Japanese politics hit the headlines over the weekend after metropolitan elections results saw PM Aso’s LDP party lose its majority in the Tokyo assembly to the opposition DPJ party for the first time in 44 years. The result is seen as a good barometer for the pending general election and has stirred up a host of calls for immediate dissolution of parliament, possibly as early as tomorrow, as Aso faces increased pressure to resign from both within and outside the party. An early dissolution is regarded as being positive for markets as it removes the uncertainty early on. While the JPY is not seen as the most politically-influenced currency, and delay, and extreme opposition rhetoric (recall the DPJ spoke recently, and repeated at the weekend, about diversifying Japan’s FX reserves away from the dollar medium-term), may take some of the shine off JPY’s recent sparkle. Latest update: Reuters reports LDP has decided on an August 30 election.
As we enter another week, tomorrow is beginning to shape up as the major event risk on the horizon. Goldman Sachs will be the first of a number of financial institutions reporting Q2 numbers while economic data features retail sales numbers for June. A NY Times article gave risk sentiment a lift during the Asian morning as it suggested Goldman’s could produce astounding profits from its Q2 trading. On the retail sales data, markets are hoping that constructive rebounds in PMI readings of late will transfer into end-user demand. However, given the fragile nature of recent US consumer confidence data, any improvement will likely be marginal. Recent polls suggest a 0.4% increase following last month’s +0.5% with the data series ex-autos remaining steady at +0.5%.

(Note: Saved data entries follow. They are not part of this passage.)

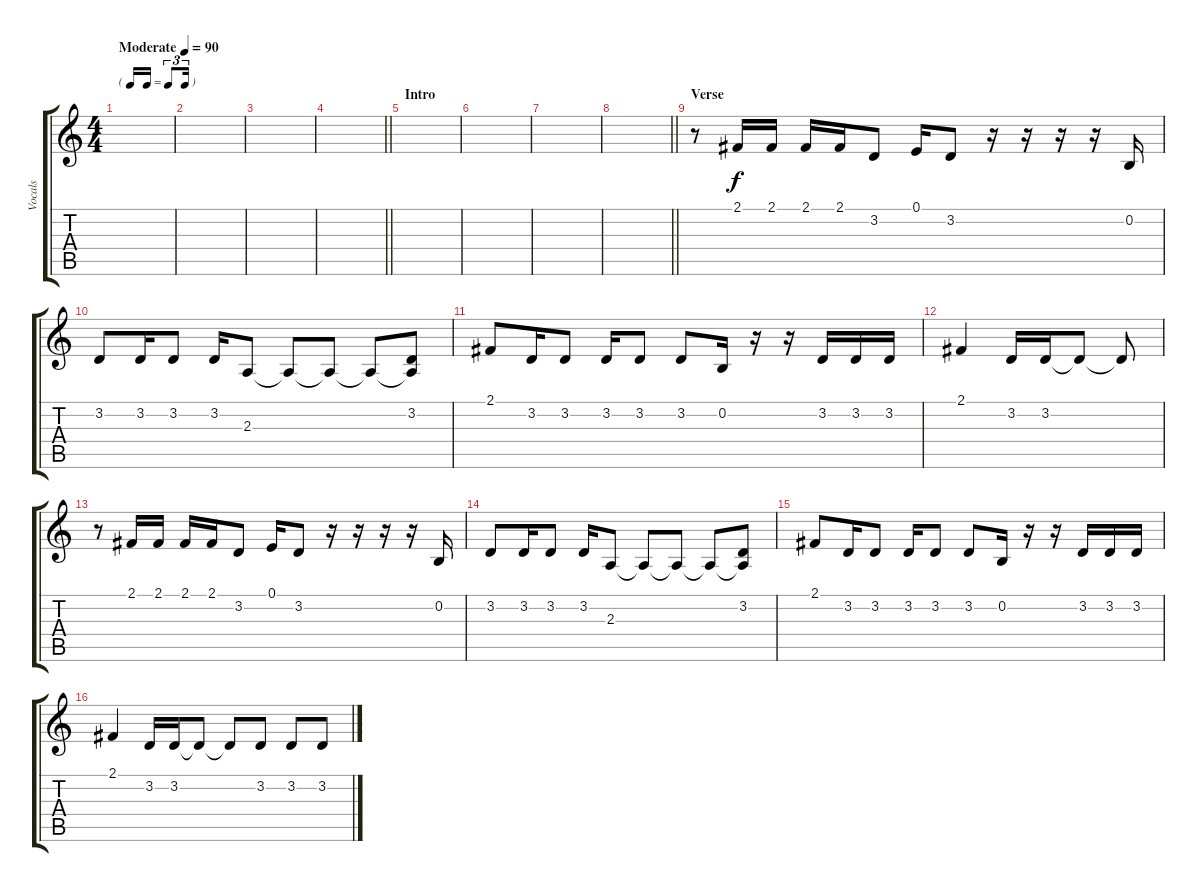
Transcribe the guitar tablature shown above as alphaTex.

\track ("Vocals" "Vocals") {instrument lead2sawtooth}
\staff {score tabs}
\tuning (E4 B3 G3 D3 A2 E2) {hide}
\ts (4 4)
\tf triplet16th
\tempo (90 "Moderate")
\clef g2
\ks c
|
|
|
\barLineRight lightlight
|
\section ("" "Intro")
|
|
|
\barLineRight lightlight
|
\section ("" "Verse")
r.8 2.1.16 2.1.16 2.1.16 2.1.16 3.2.8 0.1.16 3.2.8 r.16 r.16 r.16 r.16 0.2.16 |
3.2.8 3.2.16 3.2.8 3.2.16 2.3.8 2.3{t}.8 2.3{t}.8 2.3{t}.8 (3.2 2.3{t}).8 |
2.1.8 3.2.16 3.2.8 3.2.16 3.2.8 3.2.8 0.2.16 r.16 r.16 3.2.16 3.2.16 3.2.16 |
2.1.4 3.2.16 3.2.16 3.2{t}.8 3.2{t}.8 |
r.8 2.1.16 2.1.16 2.1.16 2.1.16 3.2.8 0.1.16 3.2.8 r.16 r.16 r.16 r.16 0.2.16 |
3.2.8 3.2.16 3.2.8 3.2.16 2.3.8 2.3{t}.8 2.3{t}.8 2.3{t}.8 (3.2 2.3{t}).8 |
2.1.8 3.2.16 3.2.8 3.2.16 3.2.8 3.2.8 0.2.16 r.16 r.16 3.2.16 3.2.16 3.2.16 |
2.1.4 3.2.16 3.2.16 3.2{t}.8 3.2{t}.8 3.2.8 3.2.8 3.2.8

On this theme, the latest Bloomberg poll showed economists upgrading their US growth estimates for the second half of the year and 2010 as a revival in consumer spending signals an end to the recession, the report suggests. The poll suggests growth will average 1.5% for the July-December period compared with last month’s 1.2% forecast. However, the same report highlights that unemployment will likely exceed 10% early next year and average 9.8% for 2010.